Prescott to Flagstaff via Arizona State Route 89A (formerly US 89A)

Although there are no true original US 89A diners or restaurants left on this long stretch of scenic highway, there are some solid choices to recommend.  Jerome's Haunted Hamburger will forever be in contention for the title of "Best Hamburger from Mexico to Canada."  Stop in at 410 Clark Street and see what you think about this important topic.  In Clarkdale check out the 10-12 Lounge at 910 Main Street.  Cottonwood has the rough-edged but much-loved Verde Lea Market at 516 N, Main St.
Sedona is a chaotic foodie fest.  None of Sedona kaleidoscopic array of restaurants qualifies as an original US 89 eatery.  That doesn't mean you'll pass through hungry.  Far from it.  There are simply too many Sedona choices to pick one over the rest.  You're on your own there!

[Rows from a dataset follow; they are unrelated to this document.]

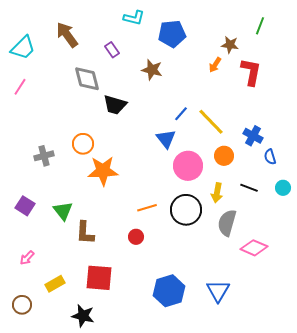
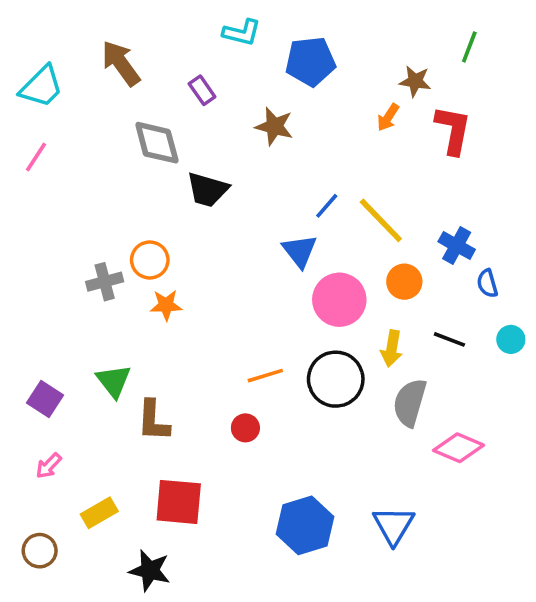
gray cross: (44, 156) -> (105, 282), moved
orange star: (103, 171) -> (166, 305), moved, size x0.6
purple square: (25, 206) -> (45, 399), moved

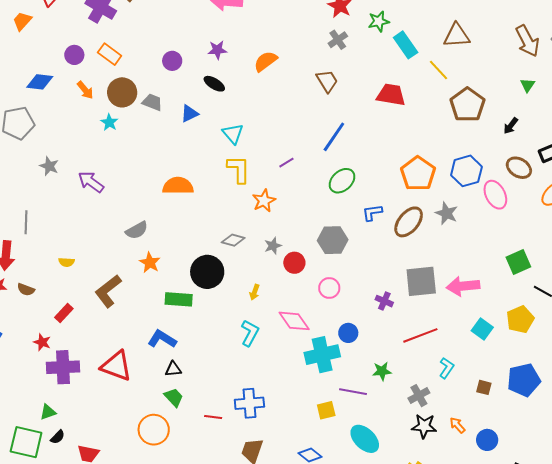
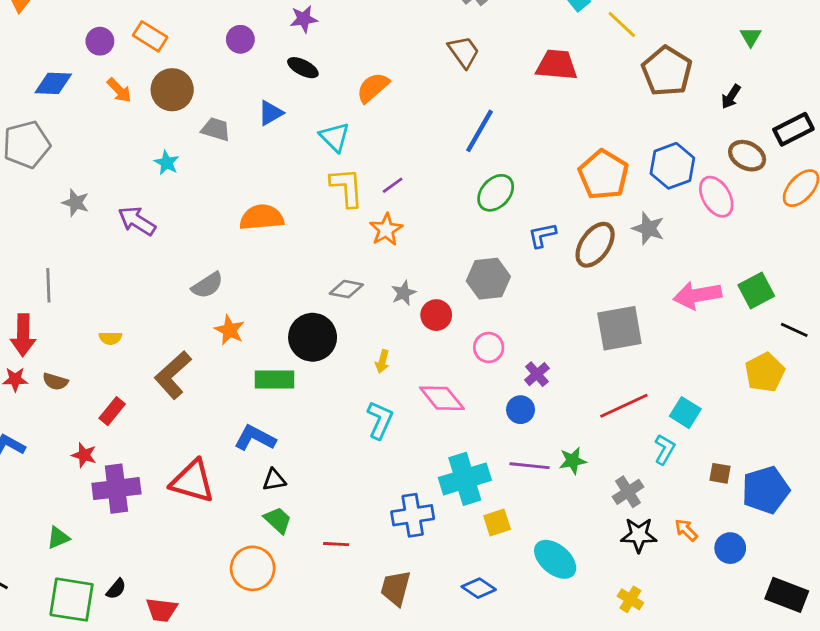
orange semicircle: (266, 61) -> (373, 88), moved
gray trapezoid: (152, 102) -> (216, 129), moved
cyan star: (109, 122) -> (167, 163), moved
purple line: (286, 163) -> (393, 185), moved
pink arrow: (463, 286) -> (697, 295), moved
purple cross: (384, 301) -> (537, 374), moved, turned 30
cyan square: (482, 329) -> (685, 413), moved
cyan cross: (322, 355) -> (465, 479), moved
blue pentagon: (524, 380) -> (766, 490), moved
purple line: (353, 392) -> (530, 466), moved
blue cross: (249, 403) -> (413, 515), moved
green triangle: (48, 412) -> (58, 538), moved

Flagstaff to Utah via US 89A

After visiting the faithfully restored Grand Canyon Cafe in Flagstaff, US 89 Heritage Travelers will head north onto actual US 89.  The so-called Cameron Trading Post includes a semi-posh restaurant that is heavily patronized by the tour bus people.  Chances are pretty good that some sort of food as served there back in the 1930's  However, accounts of the establishments early years will forever obscured in the dust bin of history.  Farther north at Bitter Springs, there is a fork in the road.  Take it.

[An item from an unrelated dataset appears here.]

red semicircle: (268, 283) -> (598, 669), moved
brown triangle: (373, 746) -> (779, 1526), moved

To the left, travelers follow the original US 89 that existed as the main highway from 1926 until the mid-1950's.  Just across historic Navajo Bridge sits Marble Canyon Lodge.  This historic site opened its doors not long after Navajo Bridge was finished and has been hosting weary, hungry motorists and Grand Canyon River Runners ever since.  The original place burned to the ground a few years back but was eventually replaced with a building that's faithful to its forebear.

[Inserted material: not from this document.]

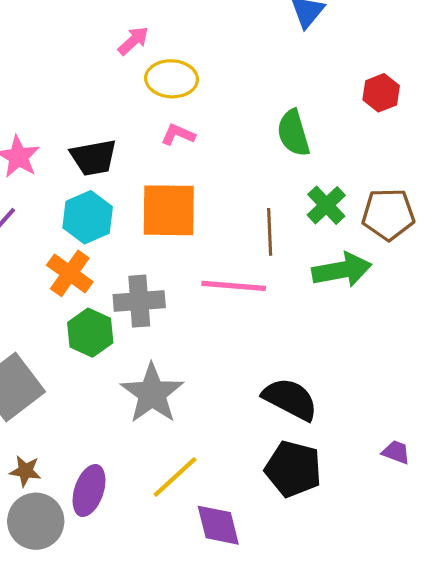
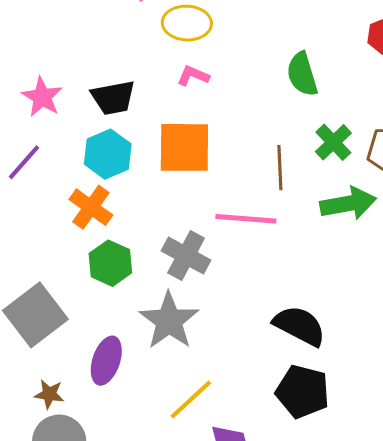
gray cross: (139, 301) -> (186, 256), moved, turned 33
purple ellipse: (89, 490) -> (106, 361), moved

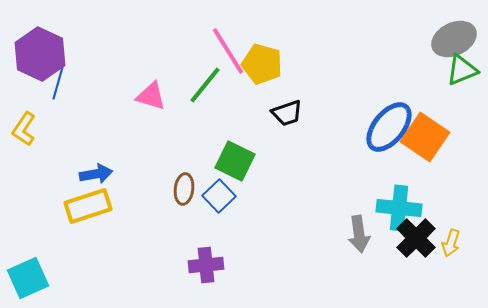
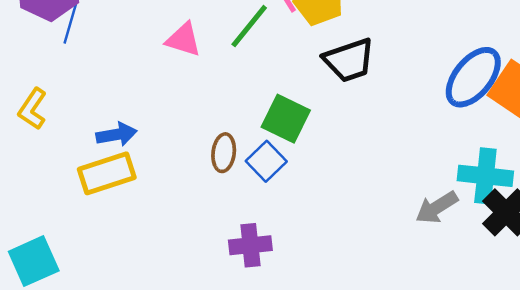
black trapezoid: (287, 113) -> (349, 60), size x1.4
yellow L-shape: (24, 129) -> (32, 109), moved
gray arrow: (359, 234) -> (437, 208), turned 66

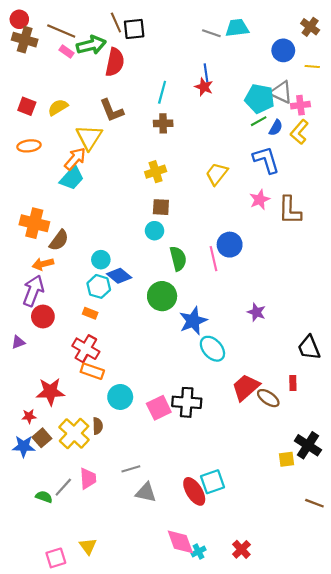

Farther west on old US 89 (now known as US 89A) you will encounter Vermilion Cliffs, a small diner worth a look or an overnight stay.  Even slightly farther west  is Cliff Dwellers Lodge where yet another small diner is perched below the spectacular, colorful cliffs.  Proceeding on, travelers top out on the Kaibab Plateau at Jacob Lake.  During the tourist season there should be a cafe of some sort open for business there.  Jacob Lake has been a stopover site since long before automobile travel came along.  The remainder of the drive heads toward the Grand Staircase and goes through Fredonia.  There isn't any place to recommend in Fredonia but Kanab lies only a few miles north.

Flagstaff to Utah via US 89

At Bitter Springs, the now-main-highway bears to the right and climbs a steep hill to go through a remarkable narrow notch in the Echo Cliffs.  Many miles later, travelers will come to Page, Arizona, a city built on shifting desert sands because of a nearby dam.  Visitors to Lake Powell as a major factor in the age economy.  Therefore, restaurants and motel abound.  We doubt there are any original US 89 restaurants in Page but we could be wrong.  Someday we might actually bother to check.  We have nothing to recommend on this route. Pick your favorite fast food joint or go looking around so-called downtown Page for a restaurant with whatever theme and ambiance you may wish.  Otherwise move on along to Kanab where Parry Lodge and Trails End Cafe await.